Thanks for any guidance.

Re: Where to put the flume agents within a cluster

Posted by Chris Horrocks <ch...@hor.rocks>.

Hi
Ive seen this before. If you put a flume agent on a worker node that is running a HDFS data node, and asusming you are using flume to write into HDFS, you will find that the worker that has the flume agent on it will be the data node chosen to house the (first replica of the) data. This may slightly warp the distribution of data across your workers (up to the HDFS balancer limit anyway) & have an impact on locality. This is due to the bias that various hadoop services have in electing for (box) local instances of a service rather than engage in expensive operations like copy data across the network. Simple fix is to add some edge nodes that run nothing but flume.
DNS RR seems a clunky way of load sharing btw. If you can get the data into something like Kafka the flume kafka source's consumer group will equally distribute assignments of the partitions for the topic in question.

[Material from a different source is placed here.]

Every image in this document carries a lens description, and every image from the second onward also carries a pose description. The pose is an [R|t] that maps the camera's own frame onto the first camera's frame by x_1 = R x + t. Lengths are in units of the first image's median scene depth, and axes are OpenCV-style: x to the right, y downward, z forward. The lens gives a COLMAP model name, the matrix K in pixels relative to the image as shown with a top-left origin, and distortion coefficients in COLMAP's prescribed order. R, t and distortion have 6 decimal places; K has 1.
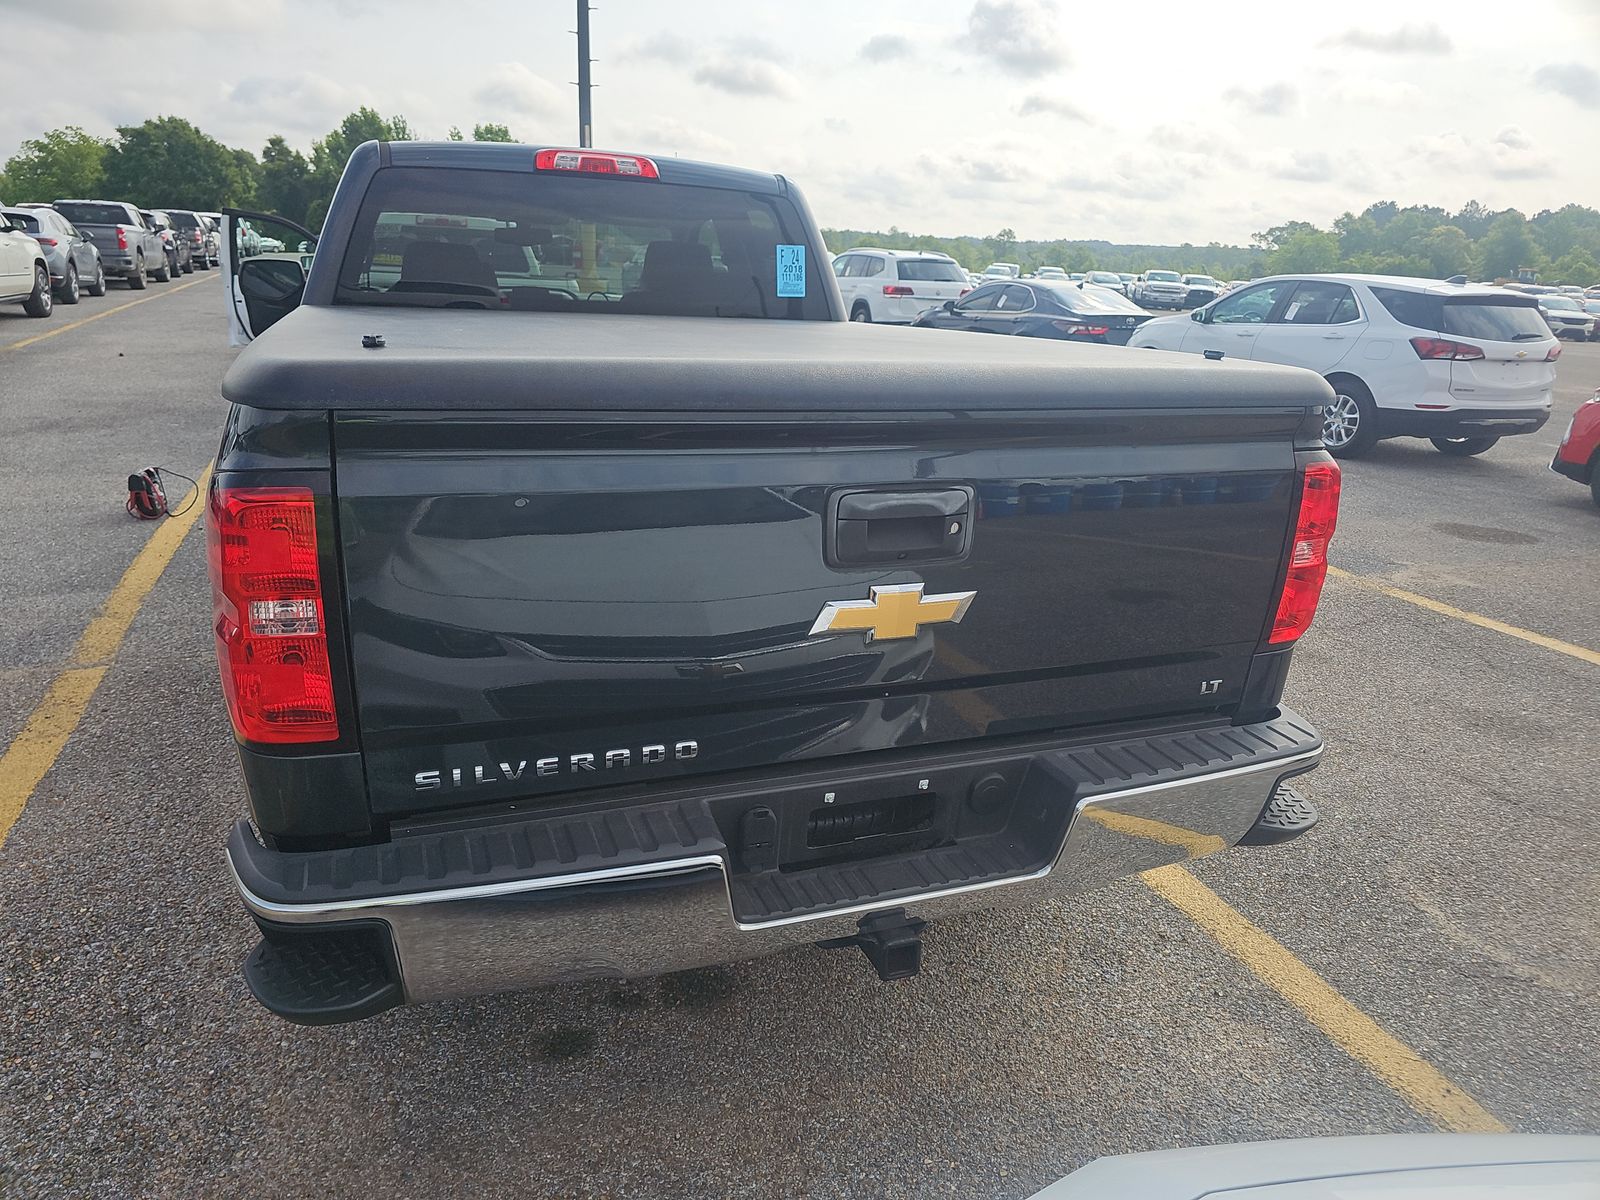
lens RADIAL K [[1081.7, 0, 800.0], [0, 1081.7, 600.0], [0, 0, 1]] dist [0.088035, -0.059962]
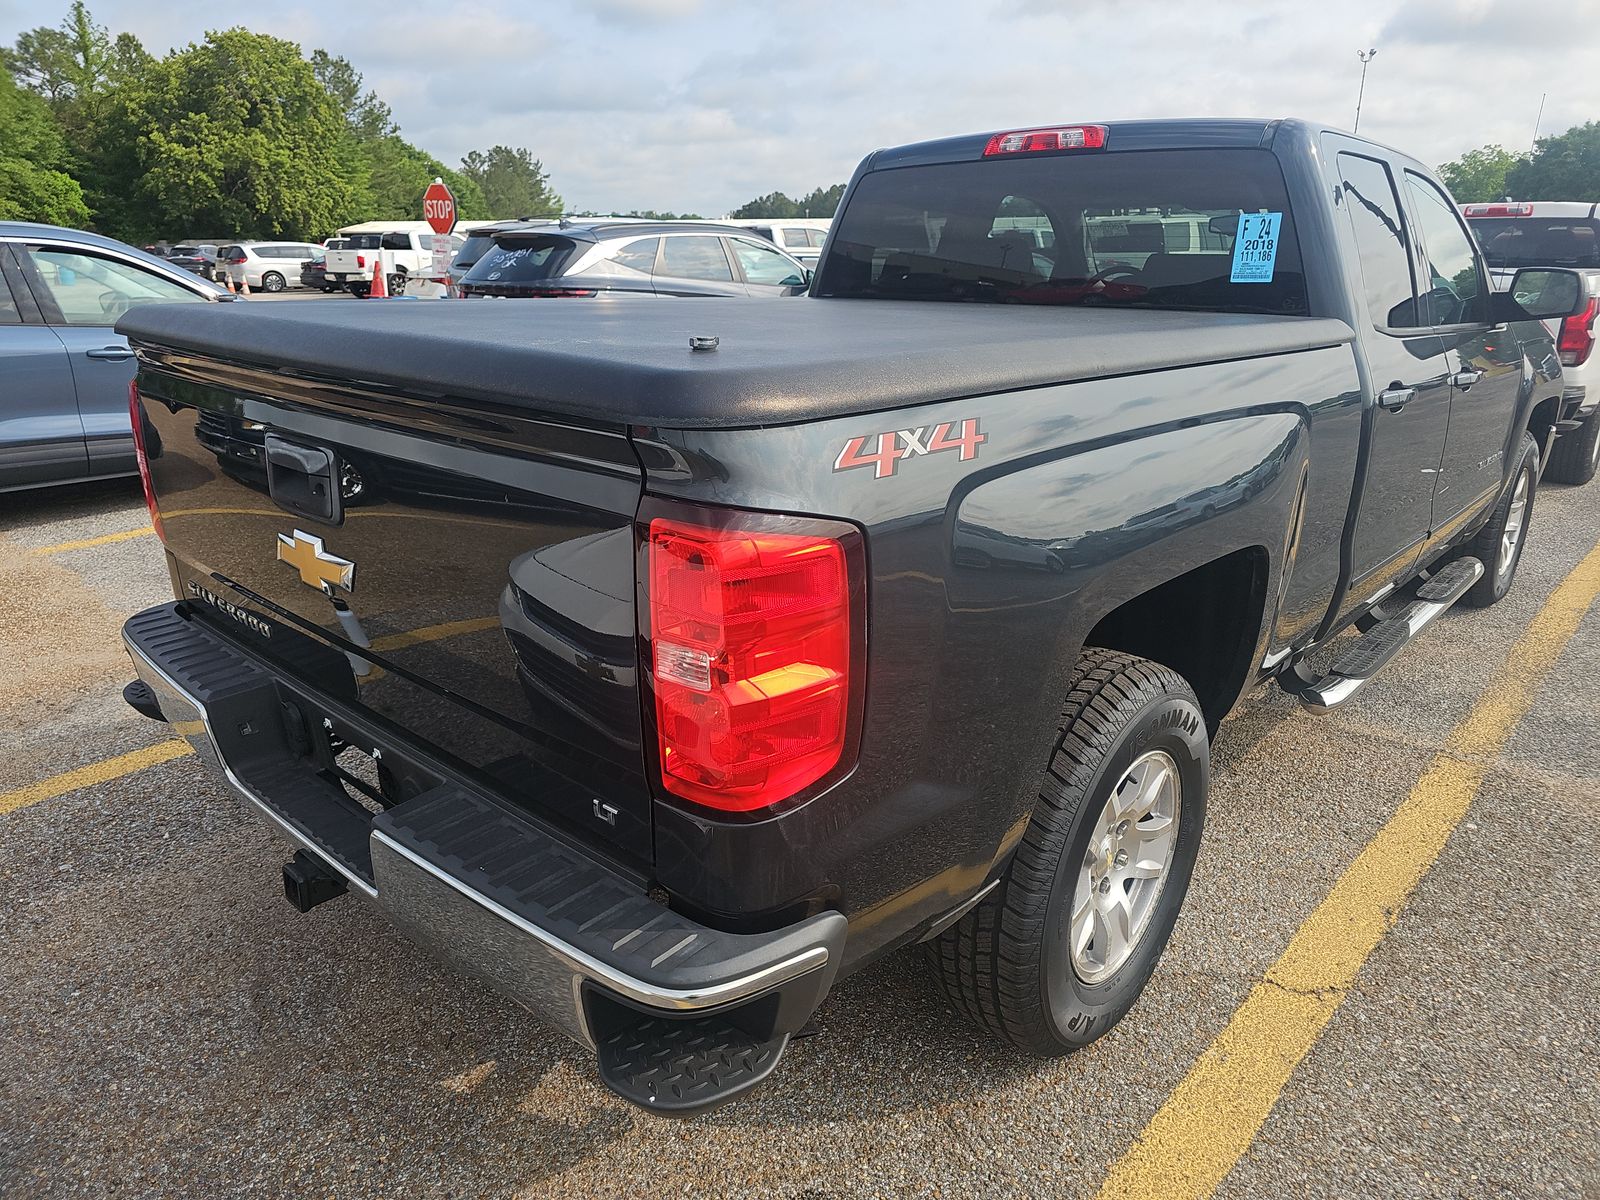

On Fri, Jun 23, 2017 at 7:50 pm, Guyle M. Taber <gu...@gmtech.net> wrote:

> We have a 32 data node Hadoop cluster that receives incoming flume data via three data nodes acting as flume agents. We’re using round robin DNS entries to spread incoming flume data from various external architectures to the three flume agents on those three data nodes. It seems like historically, the three data nodes that are the flume agents always have many more blocks than other data nodes, so I’m wondering what the best approach for placement of flume agents would be within a cluster. Should all data nodes in the cluster be flume nodes, or should the flume agent be placed on a name node or other non-data node? Thanks for any guidance.